To close the account, she said it was mandatory for me to provide both the credit and the debit cards associated with the account. As I don’t use the account, the credit card is in a drawer in London, and I was in Portugal. “Can you just inactivate the card in the system?”, I asked, only to see her face frown.
She continued to click and type on the computer, and until the end of the meeting never referred the credit card again or the obligation to hand it over. What followed was a request for me to sign two forms, which I did. “Sorry sir, can you please sign as per what I have in my computer”, she said, turning the screen in my direction.
I almost didn’t recognise the signature. My wife said, “Is that your signature?”. The signature was over 20 years old. Naturally, my writing had changed since, and I wasn’t able to recreate that. Her face frown again. “Well, you can check my id card. My signature is there”. Reluctantly, she accepted, and asked to copy the id card for proof.
Despite a few hurdles, all items in the close-bank-account list seemed to be ticked. But I had €2.19 in the account. She put the options to me: a) I could deposit €7.81, go to the cash machine (ATM) and withdraw €10. Or b) I could go to the teller and pay €5 to withdraw the €2.19. Needless to say, it was my turn to frown. I don’t usually like to be treated like a fool.
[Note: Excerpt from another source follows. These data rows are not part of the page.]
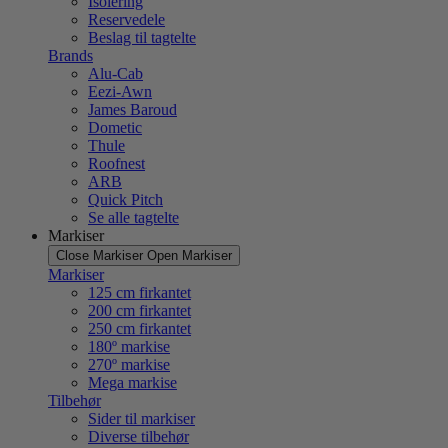
Isolering
Reservedele
Beslag til tagtelte
Brands
Alu-Cab
Eezi-Awn
James Baroud
Dometic
Thule
Roofnest
ARB
Quick Pitch
Se alle tagtelte
Markiser
Close Markiser
Open Markiser
Markiser
125 cm firkantet
200 cm firkantet
250 cm firkantet
180º markise
270º markise
Mega markise
Tilbehør
Sider til markiser
Diverse tilbehør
In any case, I didn’t want the €2.19 but could not contain myself and said the second option was non-sense. She responded “It is just the way it is. Rules are rules”. Again, I could not stay quiet, and told her it didn’t need to be that way, and it shouldn’t be that way. And that certain rules are just idiotic. She didn’t empathise with me.
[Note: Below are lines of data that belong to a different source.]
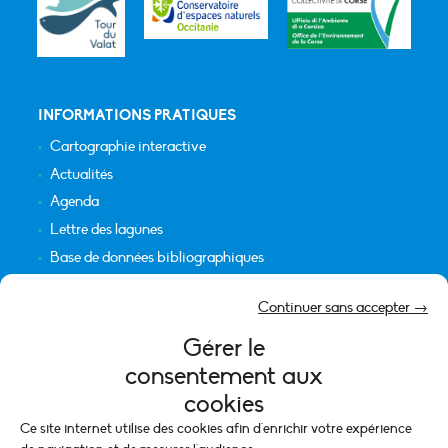
INFORMATIONS PRATIQUES
Cartographie interactive
Actualités
Agenda
Lettre des lagunes
Base de données bibliographiques
INFORMATIONS LÉGALES
Continuer sans accepter →
Plan du site
Gérer le
Crédits
consentement aux
Mentions légales
cookies
Politique de cookies (UE)
Ce site internet utilise des cookies afin d'enrichir votre expérience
I decided to try and explain. Put a smile on my face, and said “You know, it is not your fault. You’re just following orders. But the person that is comfortably sitting at a desk, on the 30th floor of the bank’s HQ, very well paid to come up with these rules, would probably need to come down, and visit the gemba”. Finally, she got me!
“Sir, if you don’t do anything, when the account is closed, they will send you a letter asking you to come in and get the €2.19. Then, you don’t have to pay or deposit anything to get the money”. She thought I would be happy with this hidden option c) and was disappointed when I frown again. “Really, and you think that makes sense?”, I asked.
At this point she was confused and probably thinking that I was one of those who is never happy. I tried to explain again. “You see, the bank will spend around €5 (paper, printer, post) to send me a letter, so I come and withdraw €2.19. Isn’t this non-sense?” Again, she got me, and nodded.
This is a very good and real example of where a bank is making up rules and policies that serve no real purpose, and sometimes make absolutely no sense. Killing the customer and employee experiences.
Rules and policies that will only increase customer effort, distrust, irritation and disloyalty. Also creating friction between customers and employees, who then get increasingly frustrated and feeling powerless.
We bump into similar things in retailers, telecom providers, hospitals, public services, etc. CX and EX killers which make no sense but amazingly aren’t eliminated, simply because there isn’t a process in place, to actually find them and measure their impact.
The first step to o find these CX and EX killers is definitely to put in place Voice-of-Customer (VoC) and Voice-of-Employee (VoE) initiatives. Without feedback, how will the policy makers understand the impact of their ideas? And how will the Experience Managers improve CX and EX?